Mills predicts greater international participation in IEEE SA standards development projects, as well as more IEEE standards activities initiated by companies headquartered outside of North America. “The wide range of national standards bodies adopting IEEE standards is also encouraging,” says Mills. “We’re open to new relationships to collaborate with other standards organizations in the sharing of standards.”
He also sees great opportunities for standards related activities in a range of different situations spanning many phases of technology and market development; for example, markets in the early stages of their development.
“Young industries are often focused on growth and competition and may not view standards as a critical component of their strategy,” says Mills. “But in time, as the market growth slows, they may start thinking about collaboration as a way to reduce costs or broaden the market. They begin reaching out to their competitors to find ways to collaborate. This is often done in the spirit of cooperation.”
As markets mature, standards may play an increasingly important role in influencing technology adoption in them. In cases like this, competition tends to increase in the standards-setting arena, which is where the industry comes together to promote their preferred technologies. This dynamic may include a higher level of competition in the standards development process, which often makes it more challenging to reach consensus.
On the other side of the equation are new technologies that might not be ready for standardization. “IEEE SA’s Industry Connections Program could be incredibly valuable here,” says Mills. “Over the last three to four years, IEEE SA has shown that their core competence of facilitating of consensus isn’t limited strictly to the management of the standards development process,” he says.

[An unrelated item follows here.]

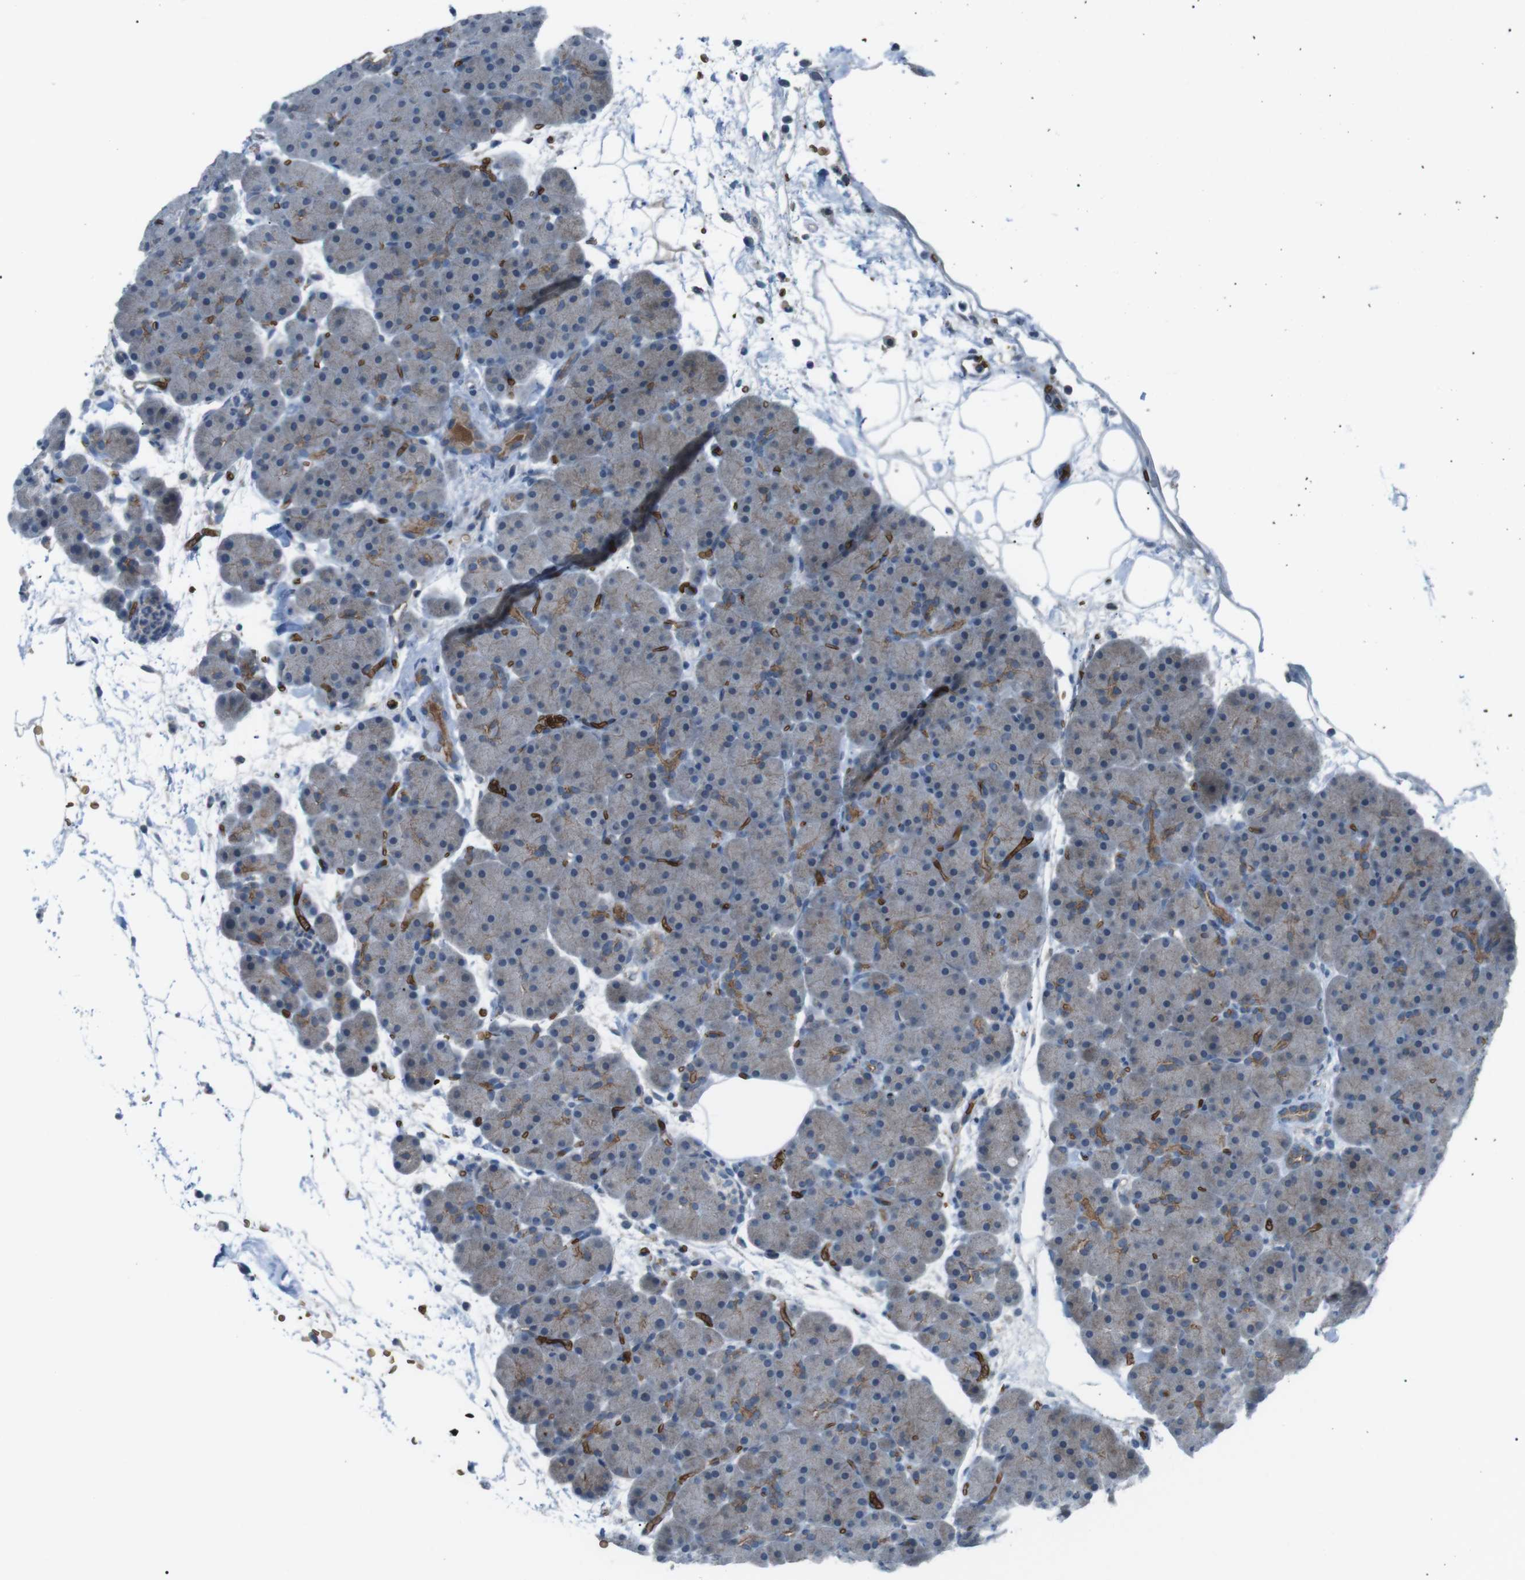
{"staining": {"intensity": "moderate", "quantity": "<25%", "location": "cytoplasmic/membranous"}, "tissue": "pancreas", "cell_type": "Exocrine glandular cells", "image_type": "normal", "snomed": [{"axis": "morphology", "description": "Normal tissue, NOS"}, {"axis": "topography", "description": "Pancreas"}], "caption": "A brown stain shows moderate cytoplasmic/membranous staining of a protein in exocrine glandular cells of unremarkable pancreas. (brown staining indicates protein expression, while blue staining denotes nuclei).", "gene": "SPTA1", "patient": {"sex": "male", "age": 66}}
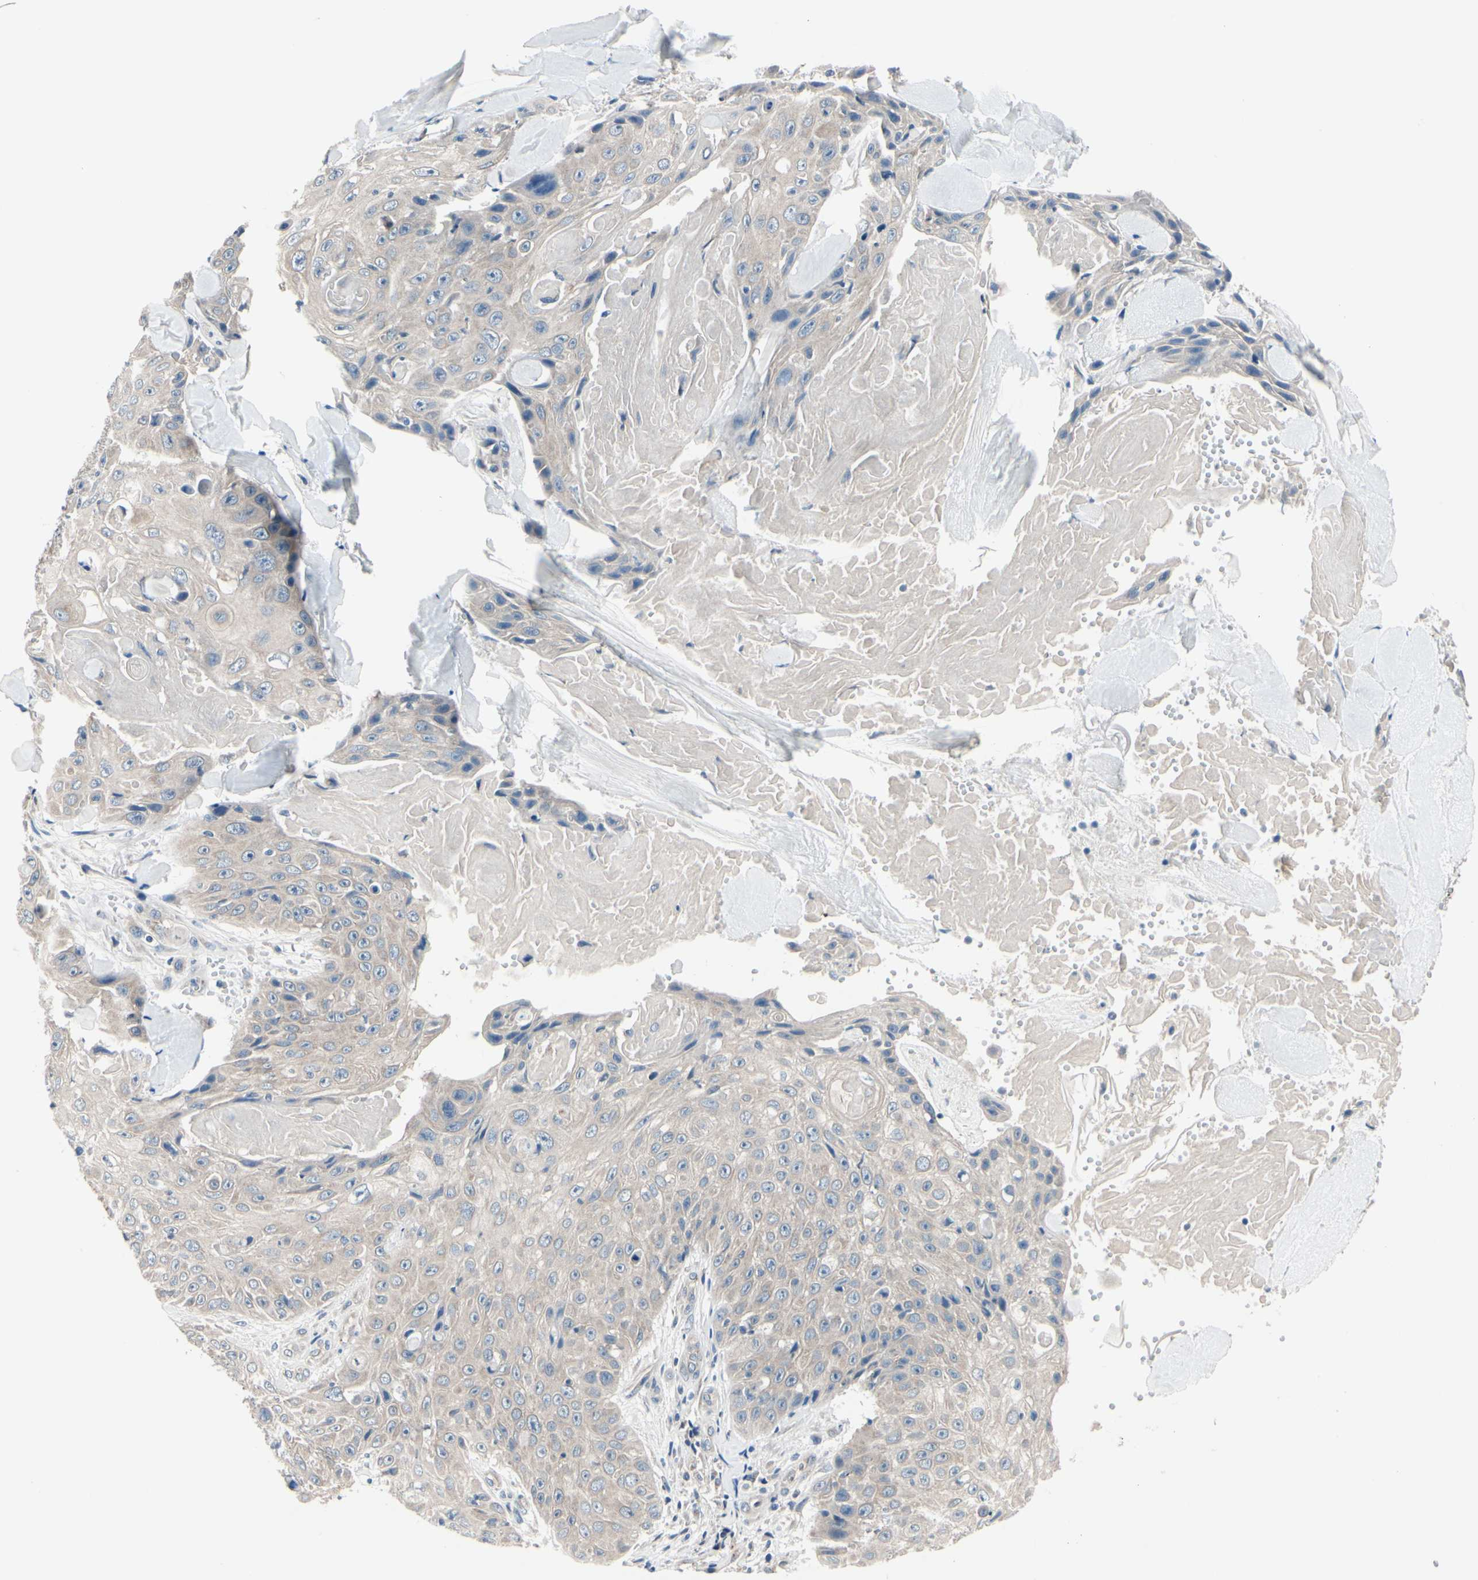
{"staining": {"intensity": "negative", "quantity": "none", "location": "none"}, "tissue": "skin cancer", "cell_type": "Tumor cells", "image_type": "cancer", "snomed": [{"axis": "morphology", "description": "Squamous cell carcinoma, NOS"}, {"axis": "topography", "description": "Skin"}], "caption": "The immunohistochemistry image has no significant positivity in tumor cells of skin squamous cell carcinoma tissue.", "gene": "PRKAR2B", "patient": {"sex": "male", "age": 86}}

“Take Industry Connections for example, which in its initial phase has been operating in the pre-standardization space.” Companies working in the Industry Connections Program might be a few years away from building standards. “But in the meantime, they are building consensus documents which position them and give them an incredibly robust environment to do this work. Meanwhile, they’re building the foundation they will later build upon when they are ready to do standards.”
As an example, the IEEE 802.3 Working Group has identified areas in need of pre-standardization, and they are working on preparing for the next steps of their work, which is anticipated to begin on the next few years. “Prior to this,” says Mills, “there was no way for a committee to work outside the standards process for more than six months. Industry Connections allows for longer time frames.”
“This is evidence of both a real need and a real opportunity to have something in front of the normal standards process to do pre-staging work,” says Mills. This can include defining requirements, learning how to work together, learning what consensus is about and later evolving to a point where a standard could add significant value. “IEEE is the place where that can happen,” says Mills. “This is a very good trend for IEEE and for industry, and I think we’ll see more of it.”